» **Work to be completed**: What you produce should be an exact transcription of the data, minus any pictures.
[Start of Attachment]
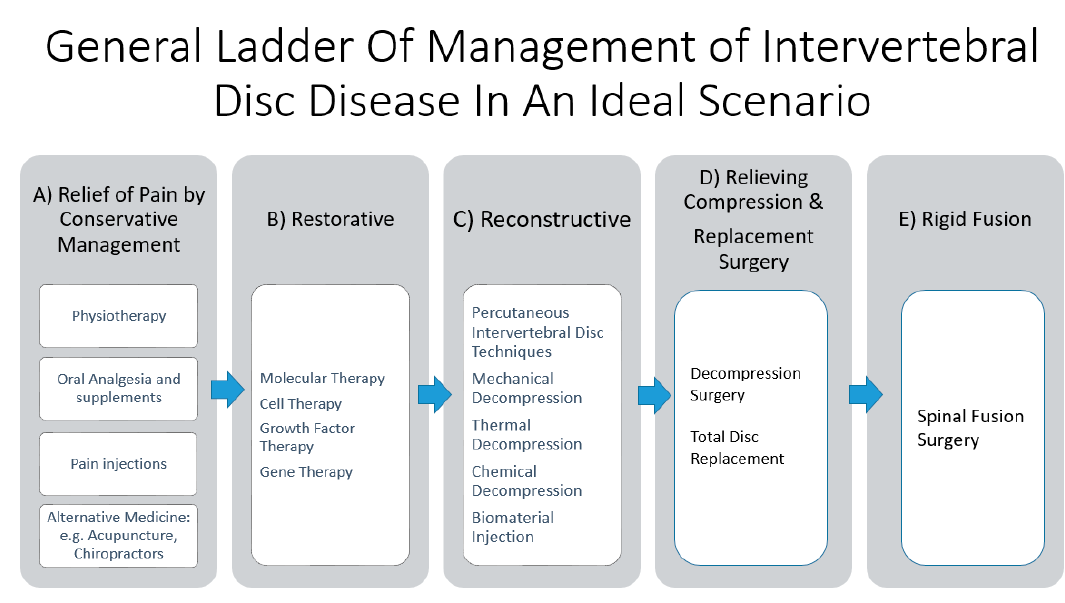
Figure 1. General ladder of management of intervertebral disc disease in an ideal scenario. ( A ) Relief of pain by conservative management comprises of physiotherapy, oral analgesia, and nutrition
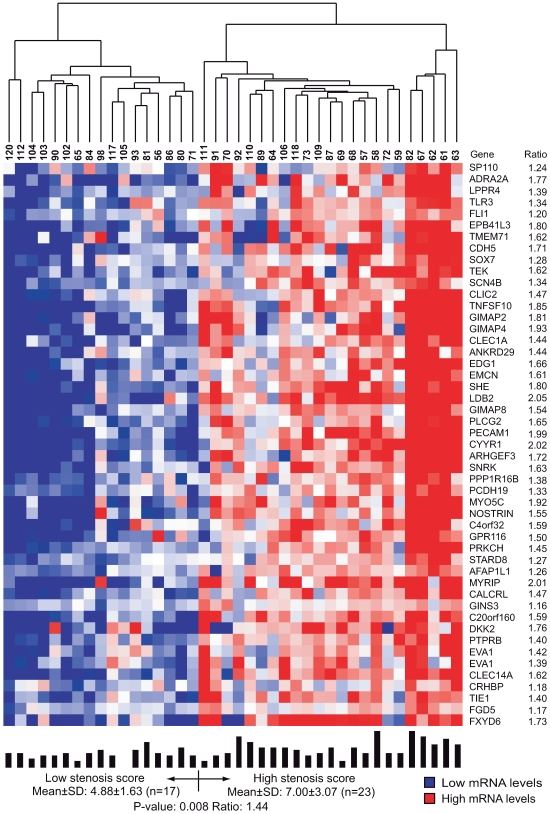
Heat map of an atherosclerotic arterial wall cluster related to coronary stenosis.The cluster was defined by related mRNA levels (indicated by average probe signals on the arrays) and identified as one of fourteen atherosclerotic arterial wall clusters by the second step of coupled two-way clustering of mRNA profiles from STAGE patients (Text S1). Columns represent individual patients, and rows individual RefSeqs with corresponding gene symbols and mRNA ratios of the two patient groups. Above heat map: individual patient numbers, below heat map: bars indicating individual stenosis score together with means ± SD and average ratios in each group and P-values for comparing groups. EVA1 is represented by two RefSeqs.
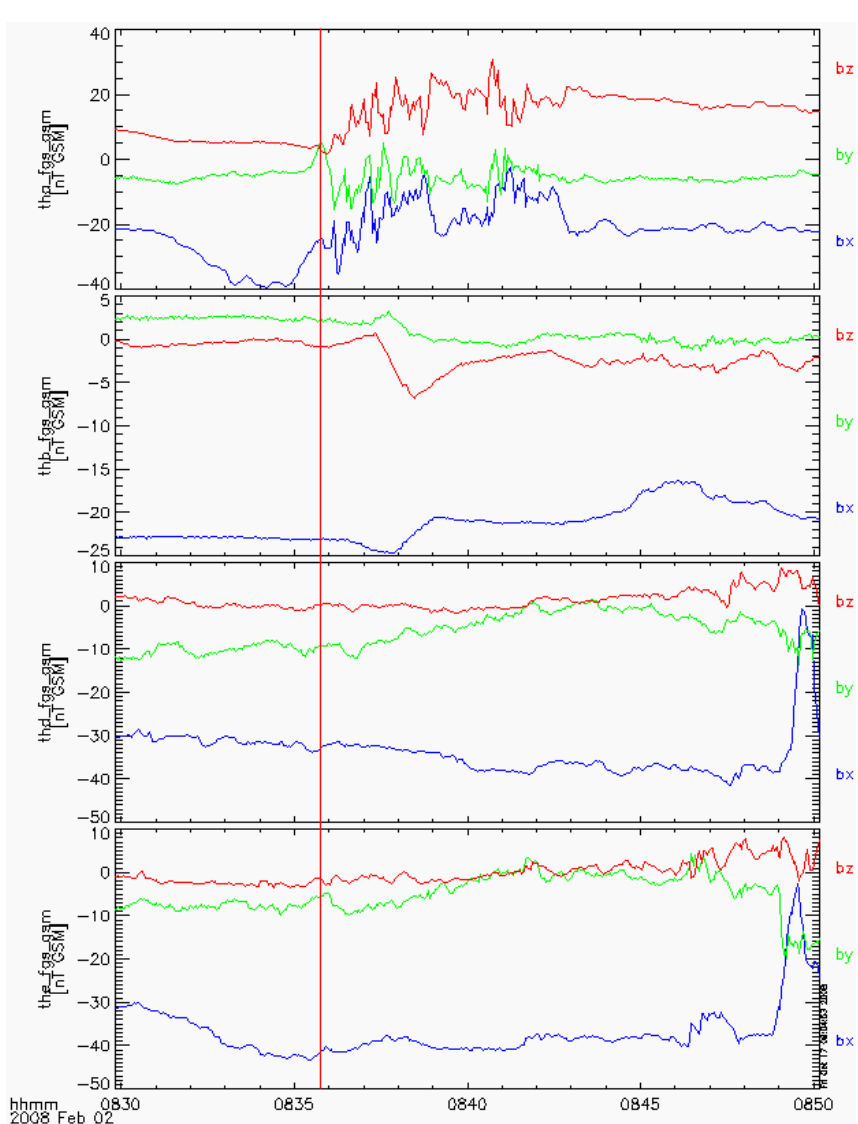
Fig. 18. THEMIS A, B, D, and E magnetometer plots. The ground onset of the expansion phase is illustrated with red vertical straight line.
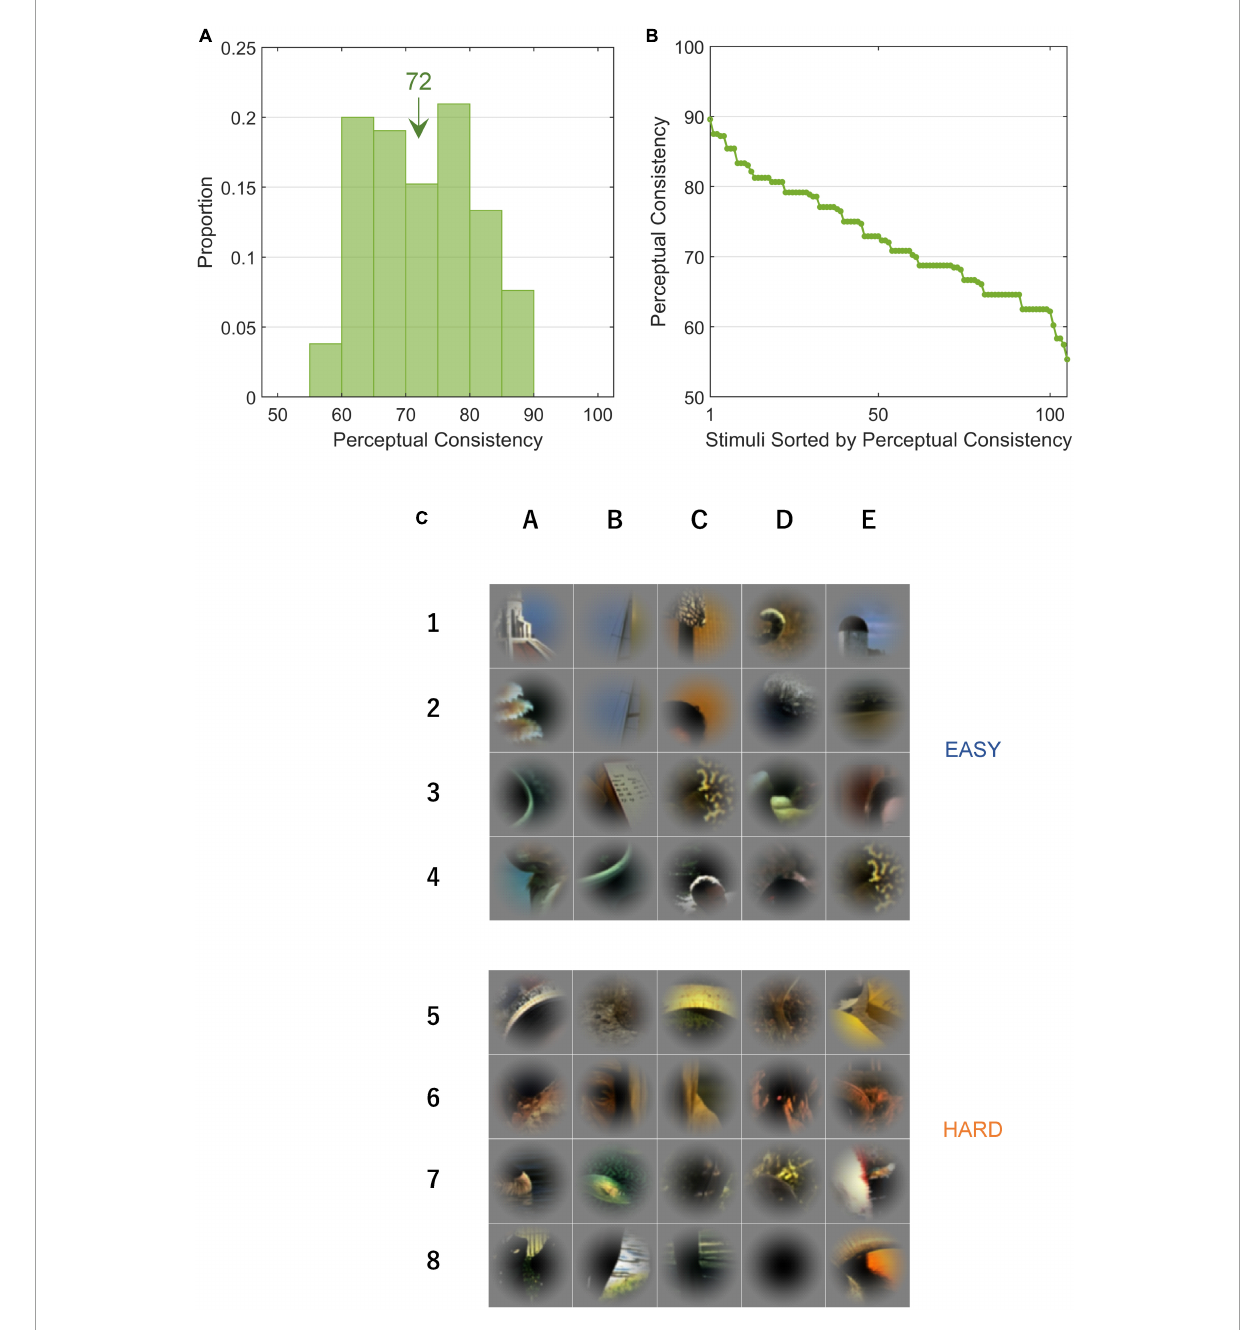
FIGURE3 Perceptual consistency and EASY/HARD stimuli. PC is an index that indicates the ease with which a figure was perceived. (A) The distribution of PC for all stimuli. The inset value indicates the mean. (B) PCs in rank order. (C) The top and bottom panels (rows 1–4 and 5–8) show EASY and HARD stimuli, respectively (20 original stimuli with the highest and lowest PCs, respectively). Unlike Figure 1 , the patches were not rotated.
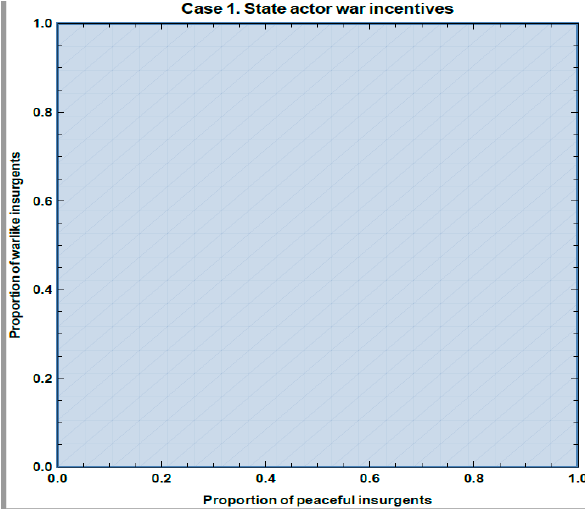
Figure 2. Fitness for state when r = 0.3, δ = 0.1, c = 0.2, and p = 0.5.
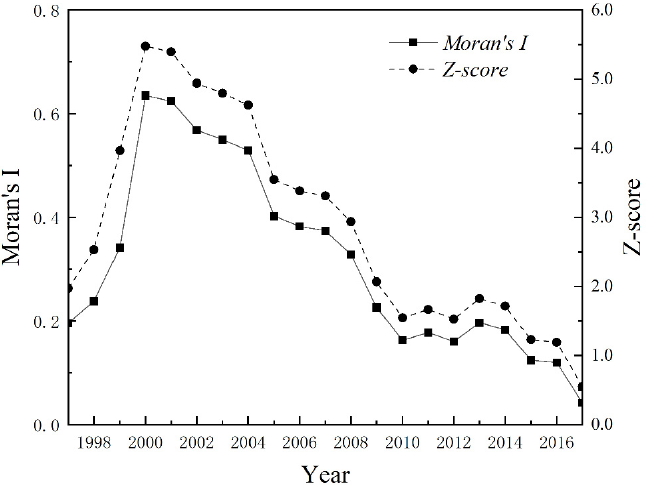
Figure 6. Variation of Moran’s index of carbon emission intensity in the Yangtze River Delta from 1997 to 2017. The carbon emission intensity of cities in the Yangtze River Delta has a strong posi- tive spatial correlation. Therefore, the spatial aggregation state and its dynamic evolution law of the carbon emission intensity of cities in the Yangtze River Delta can be further analyzed. The spatial aggregation state distribution of cities in the Yangtze River Delta is given in Figure 7. Figure 7 shows that except for 2017, the carbon emission intensity in the Yangtze River Delta decreases from the north to the south, forming a high aggregation in the north and a low aggregation in the south, showing a significant aggregation state, which is consistent with the spatial autocorrelation of the mineral resources and economic conditions in the north and the south. Cities in coastal areas develop green economies, and the carbon emission intensity is correspondingly reduced. It is a low aggregation state. The comparison of carbon emission intensity from 1997 to 2017 shows that there are noticeable differences in distribution patterns in different years. Since 2005, Suqian City, Xuzhou City, Lianyungang City, and Bozhou City have been at a high level, indicating that the energy consumption and industrial structure of these cities have not been effec- tively improved, while Hefei, the provincial capital city, has been at a low and high level for a long time. It shows that it has not been able to drive the neighboring cities to decouple economic growth from environmental pollution. Seven cities with low concentrations in 1997 decreased year by year, and there were no cities with a low concentration in 2017. From this, it can be seen that the center of the minimal pattern initially shifted to the north and finally disappeared.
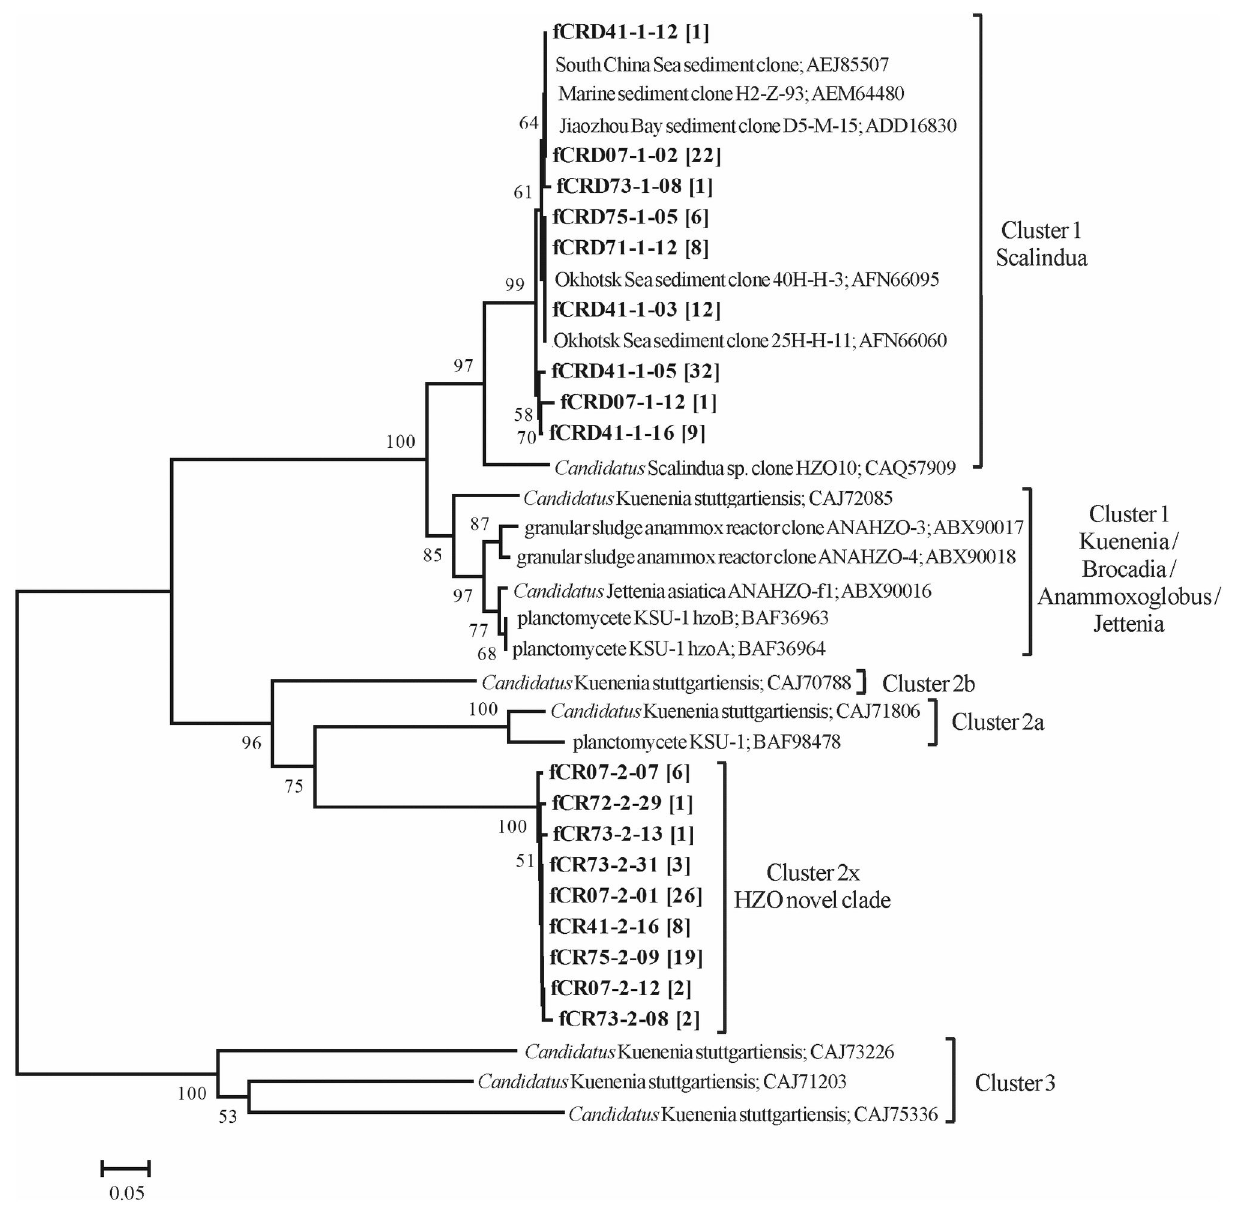
Figure 4. Neighbor-joining phylogenetic tree constructed with anammox bacteria hzo -deduced amino acid sequences from the oxygen minimum zone (OMZ) in Costa Rica Dome (CRD). The sequences in bold were obtained in the present study. The sequences were grouped at a 1% cutoff value using DOTUR and only one sequence was selected to represent the operational taxonomic unit (OTU). The number in the brackets followed the sequence name indicated the number of the clones recovered. Bootstrap resampling was performed 1000 times and only its values higher than 50% are shown. The scale bar presents the number of amino acid substitutions per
[End of Attachment]
» **Written solution**:
Figure 1. General ladder of management of intervertebral disc disease in an ideal scenario. ( A ) Relief of pain by conservative management comprises of physiotherapy, oral analgesia, and nutrition
Heat map of an atherosclerotic arterial wall cluster related to coronary stenosis.The cluster was defined by related mRNA levels (indicated by average probe signals on the arrays) and identified as one of fourteen atherosclerotic arterial wall clusters by the second step of coupled two-way clustering of mRNA profiles from STAGE patients (Text S1). Columns represent individual patients, and rows individual RefSeqs with corresponding gene symbols and mRNA ratios of the two patient groups. Above heat map: individual patient numbers, below heat map: bars indicating individual stenosis score together with means ± SD and average ratios in each group and P-values for comparing groups. EVA1 is represented by two RefSeqs.
Fig. 18. THEMIS A, B, D, and E magnetometer plots. The ground onset of the expansion phase is illustrated with red vertical straight line.
FIGURE3 Perceptual consistency and EASY/HARD stimuli. PC is an index that indicates the ease with which a figure was perceived. (A) The distribution of PC for all stimuli. The inset value indicates the mean. (B) PCs in rank order. (C) The top and bottom panels (rows 1–4 and 5–8) show EASY and HARD stimuli, respectively (20 original stimuli with the highest and lowest PCs, respectively). Unlike Figure 1 , the patches were not rotated.
Figure 2. Fitness for state when r = 0.3, δ = 0.1, c = 0.2, and p = 0.5.
Figure 6. Variation of Moran’s index of carbon emission intensity in the Yangtze River Delta from 1997 to 2017. The carbon emission intensity of cities in the Yangtze River Delta has a strong posi- tive spatial correlation. Therefore, the spatial aggregation state and its dynamic evolution law of the carbon emission intensity of cities in the Yangtze River Delta can be further analyzed. The spatial aggregation state distribution of cities in the Yangtze River Delta is given in Figure 7. Figure 7 shows that except for 2017, the carbon emission intensity in the Yangtze River Delta decreases from the north to the south, forming a high aggregation in the north and a low aggregation in the south, showing a significant aggregation state, which is consistent with the spatial autocorrelation of the mineral resources and economic conditions in the north and the south. Cities in coastal areas develop green economies, and the carbon emission intensity is correspondingly reduced. It is a low aggregation state. The comparison of carbon emission intensity from 1997 to 2017 shows that there are noticeable differences in distribution patterns in different years. Since 2005, Suqian City, Xuzhou City, Lianyungang City, and Bozhou City have been at a high level, indicating that the energy consumption and industrial structure of these cities have not been effec- tively improved, while Hefei, the provincial capital city, has been at a low and high level for a long time. It shows that it has not been able to drive the neighboring cities to decouple economic growth from environmental pollution. Seven cities with low concentrations in 1997 decreased year by year, and there were no cities with a low concentration in 2017. From this, it can be seen that the center of the minimal pattern initially shifted to the north and finally disappeared.
Figure 4. Neighbor-joining phylogenetic tree constructed with anammox bacteria hzo -deduced amino acid sequences from the oxygen minimum zone (OMZ) in Costa Rica Dome (CRD). The sequences in bold were obtained in the present study. The sequences were grouped at a 1% cutoff value using DOTUR and only one sequence was selected to represent the operational taxonomic unit (OTU). The number in the brackets followed the sequence name indicated the number of the clones recovered. Bootstrap resampling was performed 1000 times and only its values higher than 50% are shown. The scale bar presents the number of amino acid substitutions per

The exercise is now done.